# What to produce:
Pull out the lines that start with the one containing "restaurant Mama Shelter pour" and end with the one containing "proximité du Mama Shelter ?", and reproduce them verbatim. Include both of those lines.

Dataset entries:
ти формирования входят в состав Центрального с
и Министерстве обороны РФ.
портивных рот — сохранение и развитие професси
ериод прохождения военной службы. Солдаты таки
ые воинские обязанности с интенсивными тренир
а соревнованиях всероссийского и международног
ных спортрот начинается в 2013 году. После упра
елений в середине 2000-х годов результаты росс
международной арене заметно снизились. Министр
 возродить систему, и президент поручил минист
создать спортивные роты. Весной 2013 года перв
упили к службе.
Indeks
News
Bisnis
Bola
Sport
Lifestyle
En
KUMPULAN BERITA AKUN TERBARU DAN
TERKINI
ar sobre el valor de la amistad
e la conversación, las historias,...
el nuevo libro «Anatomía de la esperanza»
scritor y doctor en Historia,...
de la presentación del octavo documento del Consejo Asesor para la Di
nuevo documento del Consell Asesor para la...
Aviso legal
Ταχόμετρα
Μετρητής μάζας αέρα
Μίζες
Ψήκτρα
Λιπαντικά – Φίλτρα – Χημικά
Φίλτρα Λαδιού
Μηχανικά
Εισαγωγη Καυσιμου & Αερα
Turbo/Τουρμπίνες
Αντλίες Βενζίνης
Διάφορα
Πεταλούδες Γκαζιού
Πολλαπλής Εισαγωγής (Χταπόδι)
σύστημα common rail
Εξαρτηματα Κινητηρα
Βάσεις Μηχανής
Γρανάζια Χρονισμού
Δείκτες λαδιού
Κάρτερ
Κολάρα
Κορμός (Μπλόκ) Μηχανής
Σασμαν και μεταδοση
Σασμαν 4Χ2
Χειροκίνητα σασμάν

---

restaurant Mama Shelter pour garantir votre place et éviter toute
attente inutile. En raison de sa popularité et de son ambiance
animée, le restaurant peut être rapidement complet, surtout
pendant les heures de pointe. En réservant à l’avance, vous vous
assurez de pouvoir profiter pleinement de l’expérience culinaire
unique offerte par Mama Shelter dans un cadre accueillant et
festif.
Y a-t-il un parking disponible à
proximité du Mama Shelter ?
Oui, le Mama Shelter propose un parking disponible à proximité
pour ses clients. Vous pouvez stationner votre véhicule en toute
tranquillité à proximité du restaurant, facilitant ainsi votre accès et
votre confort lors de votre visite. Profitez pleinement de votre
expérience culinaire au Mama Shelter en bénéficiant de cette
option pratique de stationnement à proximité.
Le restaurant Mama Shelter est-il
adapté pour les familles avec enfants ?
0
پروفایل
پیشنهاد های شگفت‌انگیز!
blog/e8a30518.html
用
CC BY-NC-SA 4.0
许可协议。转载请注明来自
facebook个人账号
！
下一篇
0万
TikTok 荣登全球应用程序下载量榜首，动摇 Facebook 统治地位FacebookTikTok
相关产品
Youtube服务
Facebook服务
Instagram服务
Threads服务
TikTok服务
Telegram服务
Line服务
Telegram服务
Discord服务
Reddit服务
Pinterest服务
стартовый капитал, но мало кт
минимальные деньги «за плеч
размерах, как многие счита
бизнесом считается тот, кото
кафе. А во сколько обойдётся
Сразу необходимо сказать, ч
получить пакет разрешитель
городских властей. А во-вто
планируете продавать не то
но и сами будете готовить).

==

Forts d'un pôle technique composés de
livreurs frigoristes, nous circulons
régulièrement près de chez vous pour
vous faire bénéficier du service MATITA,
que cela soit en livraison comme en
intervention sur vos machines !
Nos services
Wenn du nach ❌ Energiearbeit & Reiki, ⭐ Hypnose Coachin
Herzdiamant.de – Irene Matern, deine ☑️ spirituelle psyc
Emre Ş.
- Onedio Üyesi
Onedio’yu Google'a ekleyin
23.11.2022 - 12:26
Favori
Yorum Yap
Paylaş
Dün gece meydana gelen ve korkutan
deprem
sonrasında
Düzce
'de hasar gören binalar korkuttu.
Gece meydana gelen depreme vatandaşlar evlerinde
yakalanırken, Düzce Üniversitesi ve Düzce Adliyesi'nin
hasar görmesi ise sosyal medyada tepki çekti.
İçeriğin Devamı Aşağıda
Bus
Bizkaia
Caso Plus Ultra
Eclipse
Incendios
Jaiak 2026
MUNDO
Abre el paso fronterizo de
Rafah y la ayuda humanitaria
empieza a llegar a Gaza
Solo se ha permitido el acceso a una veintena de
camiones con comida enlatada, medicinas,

# Exercise answer:
restaurant Mama Shelter pour garantir votre place et éviter toute
attente inutile. En raison de sa popularité et de son ambiance
animée, le restaurant peut être rapidement complet, surtout
pendant les heures de pointe. En réservant à l’avance, vous vous
assurez de pouvoir profiter pleinement de l’expérience culinaire
unique offerte par Mama Shelter dans un cadre accueillant et
festif.
Y a-t-il un parking disponible à
proximité du Mama Shelter ?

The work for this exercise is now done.